• **What to work on**
Collect every line below that contains the word "flabel".

• **Data for the task**
== Segment start ==

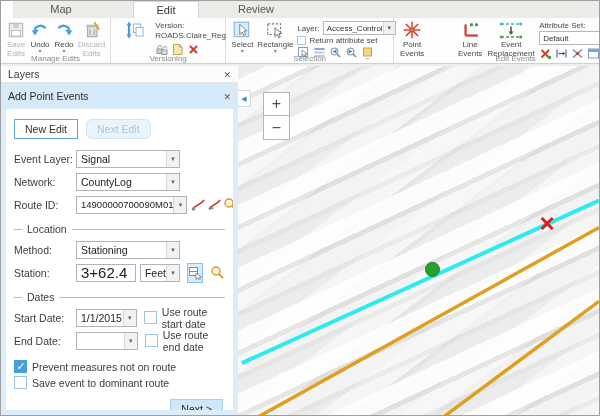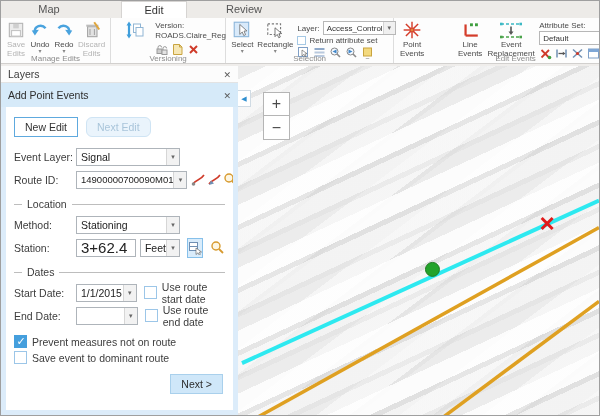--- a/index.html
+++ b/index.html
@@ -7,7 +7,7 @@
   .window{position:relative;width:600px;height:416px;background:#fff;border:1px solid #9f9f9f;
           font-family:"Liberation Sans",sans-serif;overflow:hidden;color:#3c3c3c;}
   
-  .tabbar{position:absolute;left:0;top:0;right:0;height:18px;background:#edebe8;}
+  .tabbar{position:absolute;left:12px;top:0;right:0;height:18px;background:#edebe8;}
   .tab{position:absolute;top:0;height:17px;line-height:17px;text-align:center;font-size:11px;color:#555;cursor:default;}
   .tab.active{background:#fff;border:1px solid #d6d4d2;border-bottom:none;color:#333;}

== Segment end ==
== Segment start ==

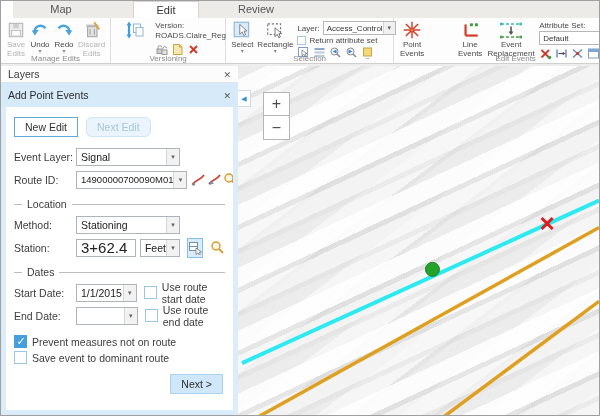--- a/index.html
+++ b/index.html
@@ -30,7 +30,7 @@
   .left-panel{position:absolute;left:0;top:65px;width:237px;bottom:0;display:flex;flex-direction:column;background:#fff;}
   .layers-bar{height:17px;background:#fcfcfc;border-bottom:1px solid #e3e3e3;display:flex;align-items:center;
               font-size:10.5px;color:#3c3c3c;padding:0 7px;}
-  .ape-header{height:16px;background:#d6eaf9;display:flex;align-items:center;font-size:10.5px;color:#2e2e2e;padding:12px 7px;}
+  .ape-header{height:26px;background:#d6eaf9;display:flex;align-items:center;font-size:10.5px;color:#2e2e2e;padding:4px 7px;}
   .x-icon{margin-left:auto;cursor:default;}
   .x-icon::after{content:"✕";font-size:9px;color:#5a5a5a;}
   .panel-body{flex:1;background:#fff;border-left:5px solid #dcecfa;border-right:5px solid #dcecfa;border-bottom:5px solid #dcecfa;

== Segment end ==
== Segment start ==

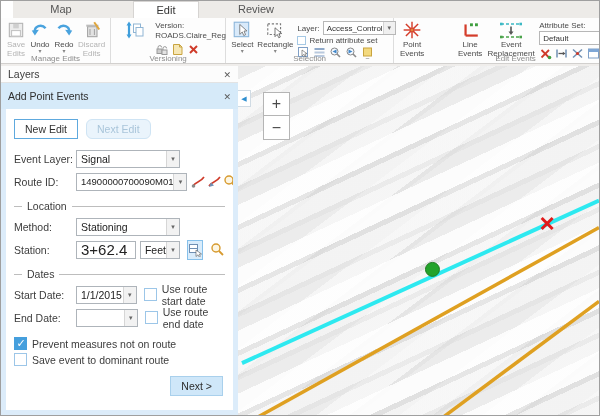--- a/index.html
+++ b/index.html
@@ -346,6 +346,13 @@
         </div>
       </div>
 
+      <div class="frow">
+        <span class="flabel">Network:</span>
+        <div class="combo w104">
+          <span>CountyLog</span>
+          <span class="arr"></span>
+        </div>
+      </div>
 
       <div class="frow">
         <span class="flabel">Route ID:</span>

== Segment end ==

• **Task output**
+        <span class="flabel">Network:</span>
         <span class="flabel">Route ID:</span>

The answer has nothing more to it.